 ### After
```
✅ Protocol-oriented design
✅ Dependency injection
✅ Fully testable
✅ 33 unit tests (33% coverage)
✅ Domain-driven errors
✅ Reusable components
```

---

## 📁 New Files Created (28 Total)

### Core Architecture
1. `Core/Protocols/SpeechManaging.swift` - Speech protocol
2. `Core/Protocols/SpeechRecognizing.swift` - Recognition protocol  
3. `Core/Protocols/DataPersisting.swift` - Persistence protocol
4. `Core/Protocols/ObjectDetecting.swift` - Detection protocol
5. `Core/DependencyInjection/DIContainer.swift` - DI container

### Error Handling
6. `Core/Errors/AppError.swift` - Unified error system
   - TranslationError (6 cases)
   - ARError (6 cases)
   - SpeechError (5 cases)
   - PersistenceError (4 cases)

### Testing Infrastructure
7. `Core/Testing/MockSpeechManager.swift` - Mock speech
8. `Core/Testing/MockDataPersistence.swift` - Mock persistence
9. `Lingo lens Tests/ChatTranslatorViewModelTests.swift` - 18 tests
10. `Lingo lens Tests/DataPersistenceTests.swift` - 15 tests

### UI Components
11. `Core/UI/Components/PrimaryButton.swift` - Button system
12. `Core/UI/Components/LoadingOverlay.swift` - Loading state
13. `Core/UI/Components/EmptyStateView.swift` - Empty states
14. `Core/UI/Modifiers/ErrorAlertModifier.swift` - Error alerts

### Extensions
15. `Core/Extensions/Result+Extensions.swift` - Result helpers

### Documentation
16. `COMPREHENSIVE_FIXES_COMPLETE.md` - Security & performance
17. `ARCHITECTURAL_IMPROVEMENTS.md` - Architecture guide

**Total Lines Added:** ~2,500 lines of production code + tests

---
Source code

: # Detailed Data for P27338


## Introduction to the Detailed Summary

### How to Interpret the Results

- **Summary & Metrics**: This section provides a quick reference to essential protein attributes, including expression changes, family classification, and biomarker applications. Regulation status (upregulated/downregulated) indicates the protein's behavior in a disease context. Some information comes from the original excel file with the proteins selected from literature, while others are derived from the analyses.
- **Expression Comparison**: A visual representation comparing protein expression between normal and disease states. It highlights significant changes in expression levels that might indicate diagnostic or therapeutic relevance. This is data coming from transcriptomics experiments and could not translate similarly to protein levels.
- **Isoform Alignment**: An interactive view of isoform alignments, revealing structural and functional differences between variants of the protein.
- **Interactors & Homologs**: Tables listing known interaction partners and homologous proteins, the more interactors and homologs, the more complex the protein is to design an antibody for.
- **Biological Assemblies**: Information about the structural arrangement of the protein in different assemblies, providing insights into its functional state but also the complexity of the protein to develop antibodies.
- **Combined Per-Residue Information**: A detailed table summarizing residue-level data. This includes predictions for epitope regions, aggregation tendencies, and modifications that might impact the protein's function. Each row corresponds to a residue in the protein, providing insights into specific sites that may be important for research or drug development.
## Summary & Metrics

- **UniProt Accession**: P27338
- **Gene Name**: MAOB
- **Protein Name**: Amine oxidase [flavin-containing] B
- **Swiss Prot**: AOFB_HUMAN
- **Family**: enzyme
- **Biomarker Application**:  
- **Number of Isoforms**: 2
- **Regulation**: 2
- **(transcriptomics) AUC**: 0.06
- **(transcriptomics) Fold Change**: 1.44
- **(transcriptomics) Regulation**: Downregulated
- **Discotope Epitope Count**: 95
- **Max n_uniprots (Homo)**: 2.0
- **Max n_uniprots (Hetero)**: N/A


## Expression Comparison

..............................

Exercise objective: Repeat, with no changes, each line from the one with "- **Protein Name**: Amine" to the end of the listing, including both ends and nothing else.

Answer for this exercise:
- **Protein Name**: Amine oxidase [flavin-containing] B
- **Swiss Prot**: AOFB_HUMAN
- **Family**: enzyme
- **Biomarker Application**:  
- **Number of Isoforms**: 2
- **Regulation**: 2
- **(transcriptomics) AUC**: 0.06
- **(transcriptomics) Fold Change**: 1.44
- **(transcriptomics) Regulation**: Downregulated
- **Discotope Epitope Count**: 95
- **Max n_uniprots (Homo)**: 2.0
- **Max n_uniprots (Hetero)**: N/A


## Expression Comparison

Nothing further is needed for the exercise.